Capítulo 4
Londres, 2 de septiembre de 1939, 11:30 horas
Toda la mañana automóviles de lujo, con cromados impolutos y figurillas plateadas en el morro, con maleteros atestados y equipaje atado en las bacas, hicieron rugir sus motores por la ciudad. Las familias acaudaladas abandonaban Londres para refugiarse en sus confortables residencias campestres, a salvo de las bombas alemanas. Los neumáticos rodaban por el asfalto y luego por los caminos de tierra hasta detenerse en la gravilla de entrada de las antiguas casas de ladrillo visto y chimeneas. El servicio doméstico, atareado en el frenesí de desmantelar las viviendas, soportaba en silencio las órdenes de las señoras aquejadas de jaqueca; las criadas cubrían el mobiliario con sábanas, como si unos fantasmas se hospedaran en las casas que se quedaban vacías, y embalaban ropa, vajillas de porcelana y cubertería de plata, sin olvidar sus cofias, guantes y delantales blancos para servir las cenas como era debido en salones adornados con trofeos de caza y un aire teñido de la luz verde de la campiña.
Un Rolls Royce con maletas Louis Vuitton atadas con pulpos pasó veloz por Baker Street. El sol de mediodía sacaba destellos a la estatuilla femenina alada del capó del cochazo, y Jimmy y Thomas, apoyados en los barrotes de la verja del jardín, se quedaron mirándolo.

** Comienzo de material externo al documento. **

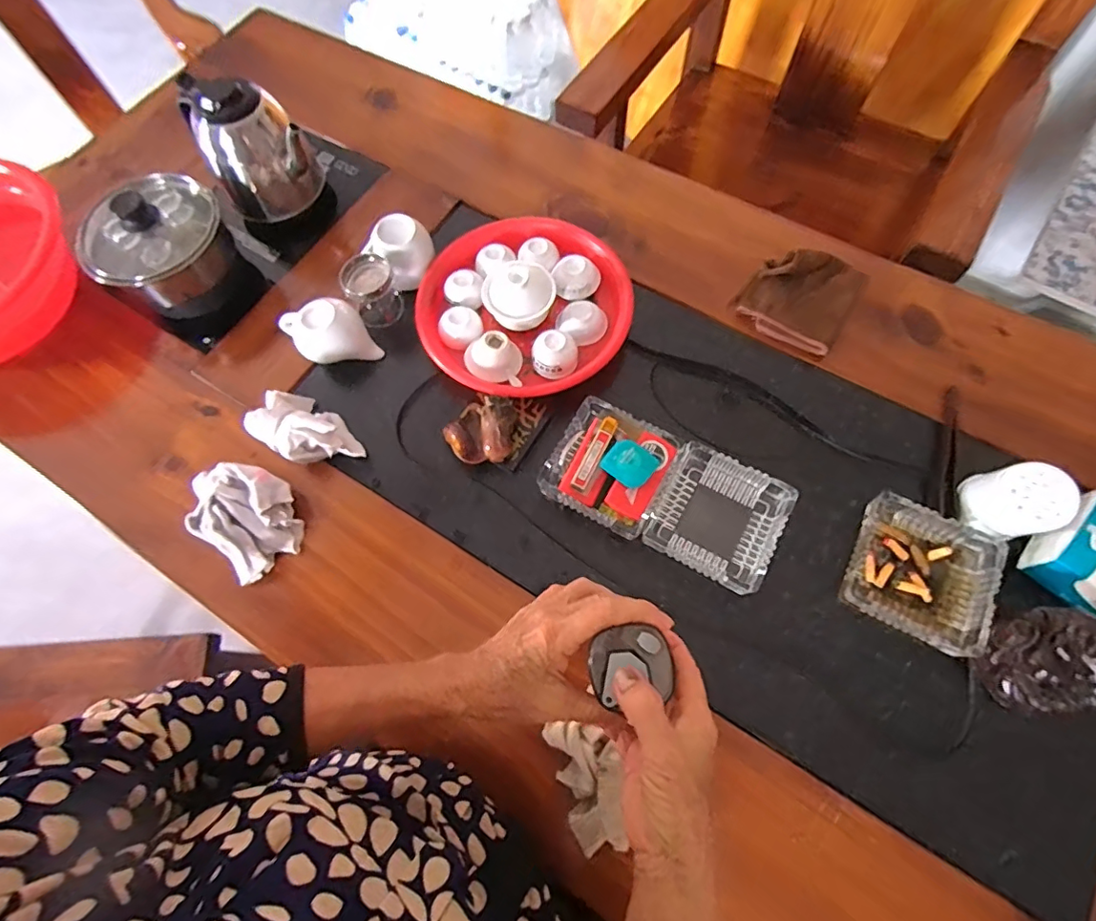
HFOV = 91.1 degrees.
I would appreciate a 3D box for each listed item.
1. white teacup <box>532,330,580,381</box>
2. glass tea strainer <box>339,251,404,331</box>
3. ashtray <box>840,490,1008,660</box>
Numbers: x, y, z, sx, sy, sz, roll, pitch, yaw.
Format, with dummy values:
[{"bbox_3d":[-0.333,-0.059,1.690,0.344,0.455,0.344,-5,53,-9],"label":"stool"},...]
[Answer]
[{"bbox_3d":[0.009,-0.123,0.632,0.051,0.035,0.048,-1,67,3],"label":"white teacup"},{"bbox_3d":[-0.214,-0.207,0.663,0.061,0.065,0.065,-1,67,3],"label":"glass tea strainer"},{"bbox_3d":[0.363,0.109,0.526,0.121,0.033,0.122,27,71,14],"label":"ashtray"}]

–Otros que se largan. Gallinas.
Jimmy asintió y suspiró. Aunque ya no lloraba, la tristeza por el fatal destino de su perro lo anegaba. La sensación de pérdida era descarnada. Le había contado a su amigo lo que había pasado con Duncan. Se lamentó de no haber podido despedirse siquiera de su perro y, enfadado con su padre, ardía de impotencia y desesperación. La frialdad y desapego mostrados por su padre echaban sal en la herida del corazón de Jimmy, que se reconcomía, angustiado.
–Míralos, parecen osos hormigueros –Thomas señaló con el dedo hacia la calle.
Varias personas caminaban deprisa con las máscaras antigás puestas, en previsión por si los alemanes lanzaban gas mostaza, alarmadas por los insistentes rumores que hablaban de que, en cualquier momento, las nubes tóxicas se mezclarían con la niebla del Támesis.
–¿Por qué lo llaman «dormir»? Es más fácil llamarlo por su nombre: «matar» –dijo de repente Jimmy.
–«Dormir» es una palabra menos dura, supongo. El sueño eterno. ¿No dicen eso? –Thomas hizo una pausa, arrugó el entrecejo y preguntó con curiosidad–: ¿Cómo debe ser morirse?
Jimmy, agarrado como un presidiario a los barrotes de hierro de la verja, meditó antes de responder:
–Dormir sin soñar y sin despertarse nunca.
–¡Vaya!
–Cerrar los ojos, que se haga de noche en tu mente, no sentir nada y no volverlos a abrir –soltó de corrido.
–Da miedo imaginarlo.
Los rosales, cuidados con primor por el padre de Thomas, exhalaban un aroma aterciopelado. En un rincón permanecía tumbada una abollada regadera de cinc. Las mariposas revoloteaban sobre los parterres y una bandada de pájaros sobrevoló la calle. Del cielo caían ocasionales pavesas, como copos de nieve quemados. Una rara nieve de luto. Entonces, un traqueteo de cadenas precedió a un Bren Carrier con ametralladora que pasó por la calle. Los dos amigos contemplaron con curiosidad aquella pequeña tanqueta para adultos que jugaban a la guerra.
–¿Cuántos años tiene Duncan? Tres, ¿no?
–Cuatro.
–Esta mañana me han despertado los disparos. Tenía abierta la ventana de mi habitación y se oían por toda la calle. Parecían petardos.
Thomas extrajo del bolsillo del pantalón un folleto verde en el que aparecía dibujada una sencilla pistola. Ambos lo conocían de sobra. Durante los meses de julio y agosto el gobierno se había encargado de distribuir millones de panfletos en los que, desde el Comité Nacional de Precaución de Animales en los Ataques Aéreos, aconsejaba trasladar las mascotas al campo o dejarlas al cuidado de familiares que viviesen allí en cuanto estallase la guerra, y si no era posible, recomendaba deshacerse de ellas. Eliminarlas. Matarlas. Los carteros buzonearon la ciudad con los folletos, en la prensa se insertó propaganda gubernamental que instaba al «regalo del sueño», y la BBC incluyó cuñas publicitarias en las que locutoras de dulce y modulada voz aconsejaban «dormir» a perros y gatos antes de que silbasen las bombas. Había sido el verano de los eufemismos, de preparación para una muerte indolora.